Entries shown Block Start

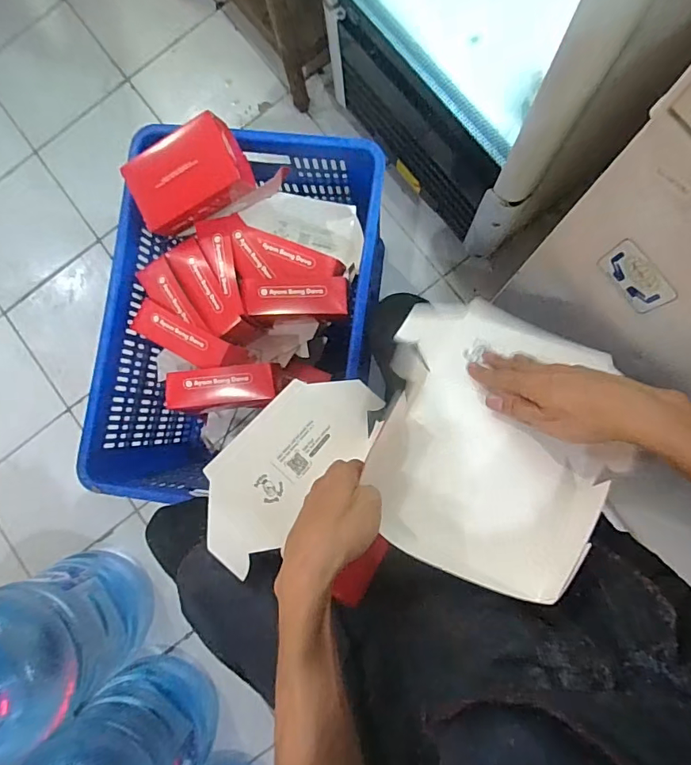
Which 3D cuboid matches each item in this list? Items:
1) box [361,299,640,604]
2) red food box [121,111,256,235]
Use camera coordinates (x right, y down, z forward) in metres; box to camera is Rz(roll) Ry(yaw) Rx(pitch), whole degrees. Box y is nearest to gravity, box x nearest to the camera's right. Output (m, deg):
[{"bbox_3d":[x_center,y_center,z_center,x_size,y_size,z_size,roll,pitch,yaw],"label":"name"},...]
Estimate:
[{"bbox_3d":[0.155,0.037,0.472,0.234,0.069,0.314,8,60,14],"label":"box"},{"bbox_3d":[-0.249,-0.323,0.740,0.189,0.065,0.119,-32,84,2],"label":"red food box"}]

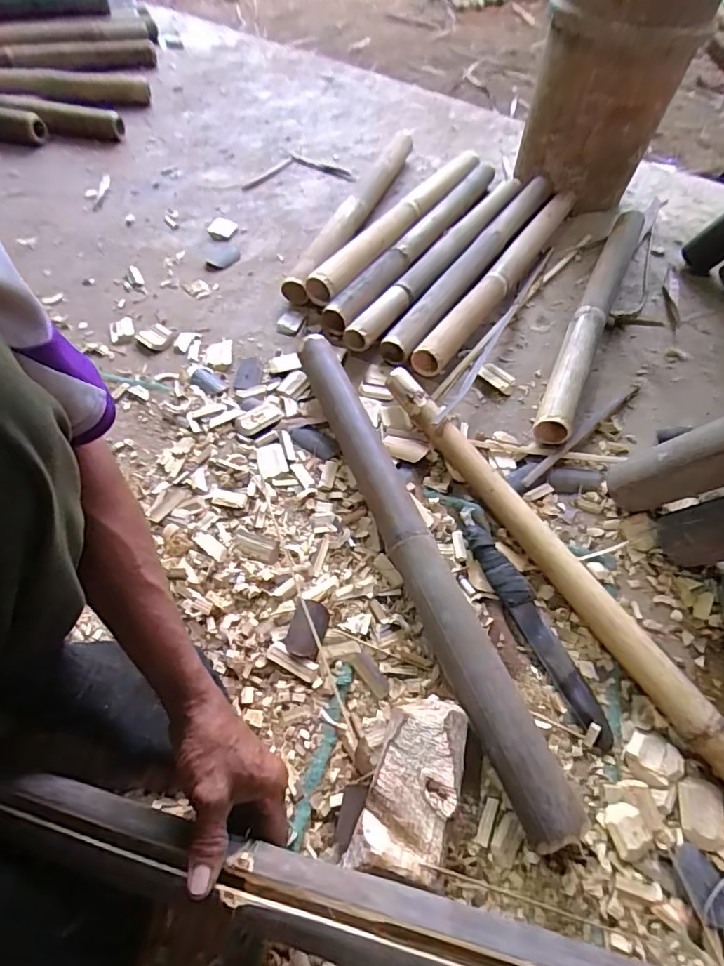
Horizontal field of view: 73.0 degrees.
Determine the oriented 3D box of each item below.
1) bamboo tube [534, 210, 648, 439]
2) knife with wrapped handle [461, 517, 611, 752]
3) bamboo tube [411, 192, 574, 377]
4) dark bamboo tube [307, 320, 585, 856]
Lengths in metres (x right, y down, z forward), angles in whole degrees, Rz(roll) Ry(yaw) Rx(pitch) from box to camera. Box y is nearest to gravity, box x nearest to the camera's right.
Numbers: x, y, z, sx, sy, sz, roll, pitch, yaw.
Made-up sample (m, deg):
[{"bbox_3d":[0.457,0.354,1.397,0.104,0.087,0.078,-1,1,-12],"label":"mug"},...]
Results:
[{"bbox_3d":[0.409,-0.311,0.851,0.055,0.058,0.653,24,59,14],"label":"bamboo tube"},{"bbox_3d":[0.190,0.153,0.544,0.034,0.025,0.266,-22,60,-15],"label":"knife with wrapped handle"},{"bbox_3d":[0.266,-0.391,0.904,0.052,0.045,0.613,29,61,17],"label":"bamboo tube"},{"bbox_3d":[0.047,0.056,0.578,0.052,0.059,0.639,-18,59,-13],"label":"dark bamboo tube"}]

Entries shown Block End

Work order: With the pictures removed, print only the lines starting at the line that has "2) red food box [121,111,256,235]" and ending at the line that has "1) bamboo tube [534, 210, 648, 439]", both ends included, exactly as they stand above.

Reply:
2) red food box [121,111,256,235]
Use camera coordinates (x right, y down, z forward) in metres; box to camera is Rz(roll) Ry(yaw) Rx(pitch), whole degrees. Box y is nearest to gravity, box x nearest to the camera's right. Output (m, deg):
[{"bbox_3d":[x_center,y_center,z_center,x_size,y_size,z_size,roll,pitch,yaw],"label":"name"},...]
Estimate:
[{"bbox_3d":[0.155,0.037,0.472,0.234,0.069,0.314,8,60,14],"label":"box"},{"bbox_3d":[-0.249,-0.323,0.740,0.189,0.065,0.119,-32,84,2],"label":"red food box"}]

Horizontal field of view: 73.0 degrees.
Determine the oriented 3D box of each item below.
1) bamboo tube [534, 210, 648, 439]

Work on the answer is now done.